The tradition of community informatics shows an emerging field of research and practice that is at a point where social informatics was in the late 20th century with respect to mapping out its borders. Community informatics (CI) is a technology-based discipline devoted to understanding “social factors influencing ICT utilization”(O’Neil 2001, p.3) in local communities. CI “pays attention to physical communities and the design and implementation of technologies and applications, which enhance and promote their objectives” (Gurstein 2000, p.2).

An inspection of the CI literature illustrates the difficulties of the research and practice in CI because of a need to integrate various methods, research goals, community programs, potentially conflicting assumptions, multiple voices, theories and practices. The shortcomings in the evolution of community informatics’ doxa relate to a gap in the establishment of a common ground of principles, methods and theoretical frameworks needed to bring coherence and establish disciplinary boundaries for CI (Bishop, personal communication, 2001; Gurstein 2003, 2007; Pitkin 2001). For instance, concerning a critical aspect such as “effective use of ICTs,” Gurstein notes, that the term “has been widely employed [with] little or no systematic analysis” (2003, p.8).

Although CI is slowly meeting its challenges of closing its theoretical and methodological gap, as Pitkin recommends, “head on” (2001, p.10), the nature of the CI discipline calls for its researchers and practitioners to be forever engaged with a “diffusion of methods, ideas and approaches from field to field.”1 This need for multidisciplinarity in CI’s doxa raises a number of critical issues and research problems related to the maturation of a common rhetoric for an emergent discipline. For one, the complexity of understanding community ICT projects requires CI researchers to go beyond just describing success stories (or failures) to analyzing the principles underlying the various ICT developmental case studies. Yet, going beyond just describing stories will require CI to work on providing a common ground of principles, methods, constructs and theories.

To the extent that CI closes its theoretical and methodological gap, more sense making CI research that contributes to a steady evolution of the discipline and that brings insights into the relationship between ICTs and community development projects should appear in the future.

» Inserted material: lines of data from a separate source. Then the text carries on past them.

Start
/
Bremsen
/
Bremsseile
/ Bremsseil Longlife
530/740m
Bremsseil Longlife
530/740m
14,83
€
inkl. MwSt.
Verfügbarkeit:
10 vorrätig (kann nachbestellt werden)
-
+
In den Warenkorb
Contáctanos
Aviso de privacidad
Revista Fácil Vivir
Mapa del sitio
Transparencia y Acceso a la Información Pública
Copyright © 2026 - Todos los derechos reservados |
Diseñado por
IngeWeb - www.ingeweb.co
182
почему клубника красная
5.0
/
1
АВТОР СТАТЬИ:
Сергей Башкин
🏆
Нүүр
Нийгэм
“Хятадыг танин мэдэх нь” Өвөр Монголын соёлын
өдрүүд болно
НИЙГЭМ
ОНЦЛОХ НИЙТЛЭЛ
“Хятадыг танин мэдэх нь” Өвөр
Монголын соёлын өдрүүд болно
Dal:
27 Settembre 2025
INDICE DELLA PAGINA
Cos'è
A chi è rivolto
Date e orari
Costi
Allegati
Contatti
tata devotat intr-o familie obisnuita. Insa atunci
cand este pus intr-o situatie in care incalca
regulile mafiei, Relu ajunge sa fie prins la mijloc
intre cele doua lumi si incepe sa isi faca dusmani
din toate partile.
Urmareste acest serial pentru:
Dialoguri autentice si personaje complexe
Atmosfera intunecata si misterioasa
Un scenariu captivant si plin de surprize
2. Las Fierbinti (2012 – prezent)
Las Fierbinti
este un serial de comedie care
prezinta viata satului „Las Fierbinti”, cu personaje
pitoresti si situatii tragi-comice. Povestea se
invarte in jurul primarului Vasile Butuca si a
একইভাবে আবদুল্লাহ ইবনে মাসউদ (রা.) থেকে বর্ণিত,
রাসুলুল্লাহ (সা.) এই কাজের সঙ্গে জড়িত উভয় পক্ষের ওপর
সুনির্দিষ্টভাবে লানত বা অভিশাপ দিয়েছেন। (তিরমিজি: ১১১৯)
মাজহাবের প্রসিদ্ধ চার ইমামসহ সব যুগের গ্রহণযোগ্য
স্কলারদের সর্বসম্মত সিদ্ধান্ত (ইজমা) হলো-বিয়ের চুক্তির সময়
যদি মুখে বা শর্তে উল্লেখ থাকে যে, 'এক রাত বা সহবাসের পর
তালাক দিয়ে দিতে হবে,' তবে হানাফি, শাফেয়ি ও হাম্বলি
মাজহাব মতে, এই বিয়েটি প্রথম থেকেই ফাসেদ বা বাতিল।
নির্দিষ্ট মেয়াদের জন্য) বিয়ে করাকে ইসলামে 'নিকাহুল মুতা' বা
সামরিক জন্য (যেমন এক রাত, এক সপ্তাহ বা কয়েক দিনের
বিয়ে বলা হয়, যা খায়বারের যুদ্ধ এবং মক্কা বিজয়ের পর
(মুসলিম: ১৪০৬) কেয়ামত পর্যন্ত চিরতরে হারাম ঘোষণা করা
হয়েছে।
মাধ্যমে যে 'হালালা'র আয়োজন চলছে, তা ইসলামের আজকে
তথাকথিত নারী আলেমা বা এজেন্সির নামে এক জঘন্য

Along these lines, this study looks at the research problem of developing a method based on community events helpful to community informatics for uncovering the “local knowledge” (Geertz 1983) of a marginalized diasporic community, and beyond that, for exploring ways of recasting this local knowledge into designing more socially inclusive community ICTs.

The development of this method focuses on mapping the action of the research activity as what happens when various methods, theories, practices and goals integrate and adjust into a unit of analysis of community events, producing an interpretation which is useful for designing more socially inclusive community ICTs.

In general, the concept of “community” is defined in this study as a dynamic and constitutive group that can develop tenacious coalitions that work towards a particular end while dealing with internal tensions, inconsistencies and contradictions that may hinder the development of a particular goal. Specifically, the research problem situates the development of the method in the Latino community of Paseo Boricua, Chicago, Illinois, during the years 1999 through 2003 (Lastra 2006).